Legislative leaders take aim at halibut charter IFQs

Posted: Wednesday, March 21, 2001

ANCHORAGE (AP) -- Four leading state legislators are opposing a plan to establish individual fishing quotas for halibut charter boat operators.

The lawmakers say they worry that the quotas, which vest charter operators with essentially private shares of the overall catch, could lead to higher rates for charter clients and less access to ''common property'' halibut.

Lawmakers signing the letter to the North Pacific Fishery Management Council, which will debate the issue next month, include Senate President Rick Halford, R-Chugiak; Sen. Dave Donley, R-Anchorage, co-chairman of the Senate Finance Committee; House Speaker Brian Porter, R-Anchorage; and Rep. Eldon Mulder, R-Anchorage, co-chairman of the House Finance Committee.

''We feel this decision is being made with little opportunity for public input,'' the letter says.

But many charter operators, as well as commercial fishermen who already operate with individual quotas, say a new system is needed to end a seven-year feud between the commercial and charter fleets.

Commercial fishermen, who catch most of the halibut in Alaska, say an unchecked charter fleet could chew too deeply into the available halibut.

The federal council already has moved to cap the overall charter catch. Proponents say individual quotas could give charter operators a free-market way to grow by allowing boat operators to simply purchase more quota if needed to keep their passengers fishing.

''Seven years is plenty long to figure out what to do. I think the ultimate thing for both sides is stability -- knowing what the rules are going to be so you can plan your business around it,'' said Tom Gemmell of United Fishermen of Alaska, a commercial fishing trade group and supporter of individual quotas for charters.

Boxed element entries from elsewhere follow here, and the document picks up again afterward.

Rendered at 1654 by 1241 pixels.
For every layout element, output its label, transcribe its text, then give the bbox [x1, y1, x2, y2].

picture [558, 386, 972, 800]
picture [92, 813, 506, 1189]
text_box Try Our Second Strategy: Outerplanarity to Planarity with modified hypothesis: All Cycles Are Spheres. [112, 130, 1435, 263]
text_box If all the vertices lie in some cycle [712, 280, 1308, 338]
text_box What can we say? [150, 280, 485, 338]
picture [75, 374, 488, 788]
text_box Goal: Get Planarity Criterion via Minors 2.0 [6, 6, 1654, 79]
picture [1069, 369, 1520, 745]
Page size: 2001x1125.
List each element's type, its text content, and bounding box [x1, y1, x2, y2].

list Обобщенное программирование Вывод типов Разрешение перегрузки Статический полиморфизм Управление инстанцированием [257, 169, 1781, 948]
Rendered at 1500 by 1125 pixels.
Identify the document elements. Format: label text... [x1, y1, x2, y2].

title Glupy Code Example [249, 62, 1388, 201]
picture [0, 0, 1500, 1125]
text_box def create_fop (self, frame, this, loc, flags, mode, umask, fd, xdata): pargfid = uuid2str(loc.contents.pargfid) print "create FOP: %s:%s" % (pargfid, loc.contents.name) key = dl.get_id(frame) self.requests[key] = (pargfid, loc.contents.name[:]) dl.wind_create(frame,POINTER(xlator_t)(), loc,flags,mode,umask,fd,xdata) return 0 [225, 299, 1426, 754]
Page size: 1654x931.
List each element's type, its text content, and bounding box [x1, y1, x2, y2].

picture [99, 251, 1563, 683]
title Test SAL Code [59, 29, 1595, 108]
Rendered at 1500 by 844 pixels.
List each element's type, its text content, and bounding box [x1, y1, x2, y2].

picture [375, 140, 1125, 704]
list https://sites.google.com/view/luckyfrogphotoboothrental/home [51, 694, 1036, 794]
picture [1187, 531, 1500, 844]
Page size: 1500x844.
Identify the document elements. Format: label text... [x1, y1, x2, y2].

Critics say the quota plan represents a new and disturbing shift in how recreational fisheries are regulated.

The lawmakers criticize it on other counts:

Prospective new charter boat operators might target other heavily fished species such as salmon, rockfish, cod and sharks if individual quotas prevent them from entering the halibut charter business.

Some smaller coastal communities could lose out on charter business if quotas, which could be bought and sold, are consolidated into larger communities.

Tourism could be hurt.

Instead of individual quotas, the letter urges the council to support a series of April public meetings by the Alaska Board of Fisheries on local halibut planning as is done in Sitka. There, all commercial, recreational and subsistence fishermen got together to share the local halibut stocks, especially those closest to port where overfishing occurred.